With the Playoffs in full swing, much of this blog has ben focused on teams competing at the top of the NBA. However, last night was crucial for those franchises who are looking to rebuild through the draft and free agency over the summer. Last night was the NBA lottery draw.
For UK sports fans the draft process is completely alien to us. There is no attempt at creating parity in most European sports leagues. The teams who have more fans, bigger stadiums and deeper pockets almost always win, whilst the little guys who perform badly get relegated. The only way you can really change your fortunes is through massive investment both on and off the pitch. In most American sports leagues, such as the NBA and NFL, there is no relegation and teams that finish near the bottom of the league get the top picks in the following draft. This combined with a fixed amount each team can spend on player salaries creates a more level playing field where success is harder to maintain. For example teams like the Phoenix Suns, who were perennial contenders throughout most of last decade, are now firmly entrenched in the lottery. In Europe young talent is all funnelled towards the chosen few. Where as in the NBA the new talent is, in theory at least, more evenly distributed throughout the league.
In the NBA the draft process is even more confusing then in other US sports leagues. In the NFL, for example, the team with the worst record gets the top pick, the second worst gets the second pick and so on. In the NBA finishing with the worst regular season record does not guarantee you the first overall pick, it only gives you the best chance of drawing it in the lottery. The NBA brought in the lottery to prevent teams from loosing on purpose towards the end of the season to improve their draft position. What has become apparent over the last few years is that having a high pick is not a guarantee of acquiring a franchise transforming player.
Three teams that I haven’t written about at all in this blog all left the lottery with greatly differing prospects for the coming season.
The Philadelphia 76ers have been terrible on purpose for the past 3 seasons, consistently finishing with one of the leagues worst records. This was all part of former general manager Sam Hinkie’s plan to acquire high draft picks and build a young core that could succeed for years to come. However, Hinkie failed to appreciate two things when he initiated his plan. Firstly, the NBA is about entertainment and 3 years of terrible basketball without much hope of improvement has been too much to bear for the proud Sixers fanbase. Secondly, it is all well and good using stats and algorithms to stockpile draft picks, but if you fail to convert them into meaningful on court assets the whole process is futile. Last night it seemed as though Hinkie’s vision had finally been realised as the Sixers landed the top overall pick. What they do with it will define the future of the franchise.
Philadelphia’s front office has shown very little aptitude for picking players over the past few drafts. Loading up with big men such as Jahlil Okafor, Nerlens Noel and Joel Embiid in a league which is getting smaller and quicker has certainly been a questionable strategy. Noel and Okafor both look to be solid players, who will have decent careers in the league, but are either the perennial all-star you need to lift a franchise out of the basement?

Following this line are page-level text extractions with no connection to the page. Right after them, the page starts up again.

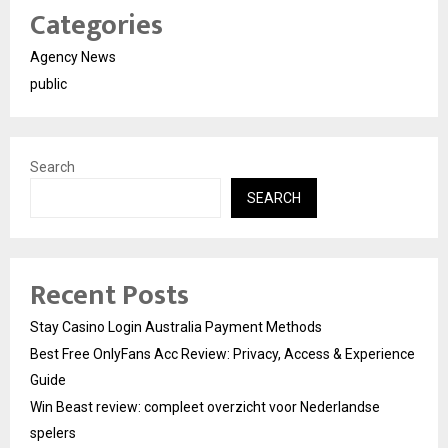
Categories
Agency News
public
Search
SEARCH
Recent Posts
Stay Casino Login Australia Payment Methods
Best Free OnlyFans Acc Review: Privacy, Access & Experience
Guide
Win Beast review: compleet overzicht voor Nederlandse
spelers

Embiid has been plagued by foot injuries and is yet to play a game, which doesn’t suggest a long career awaits him.
Philadelphia owns 3 picks in the first round of the 2016 draft. If they can hit on at least two of them then there could be hope of a revival in Philly.
For the Brooklyn Nets, on the other hand, the outlook is completely bleak. A trade with the Boston Celtics in 2013 for ageing superstars Paul Pierce and Kevin Garnett has stripped the Nets of almost all their draft assets for this year. They only pick once this year, near the end of the draft at no. 55, where the chances of even finding an average starter, let alone a star, are fairly slim. Brooklyn is also lacking in on court assets too, with centre Brook Lopez their only trade worthy player. Lopez is a decent player and Brooklyn’s only real scoring option but a trade is something Brooklyn should really consider. With the league becoming increasingly focused on small ball, a centre with limited shooting range and no real ability to switch on smaller faster players at the defensive end is only going to become less valuable. Brooklyn would be wise to cash in now on Lopez and try and regain some draft picks.
If they choose to retain Lopez the Nets will be stuck in NBA purgatory until the damage done by the Celtics trade passes.
For the team on the other side of that trade the future looks much brighter if not entirely straight forward. The Celtics, over the past two seasons, have shown the rest of the league you can be competitive whilst in the process of rebuilding. The Celtics have a solid roster who play hard for each other and have led Boston into the Playoffs the past two seasons, as a 7 seed last year and a 5 seed this season. Unfortunately for coach Brad Stevens his young feisty squad have come up short in the first round with years and there is a sense that without some added star power this is the ceiling for the celtics, respectability but no hope of a championship.
The Celtics have the no. 3 pick and a whopping 7 picks overall including some nice high first rounders. What the Celtics front office must decide is whether to have faith in youth and build through the draft, a process which will take time and has no certainty of success. Or do they use these draft picks to create a monster offer for one of the superstar free agents coming on to the market this off season. This could be seen as he safer option but as the Nets have shown trading away assets can be a dangerous business if it doesn’t translate in to sustained on court success.
One thing’s for sure Boston and Philly have options, Brooklyn really don’t.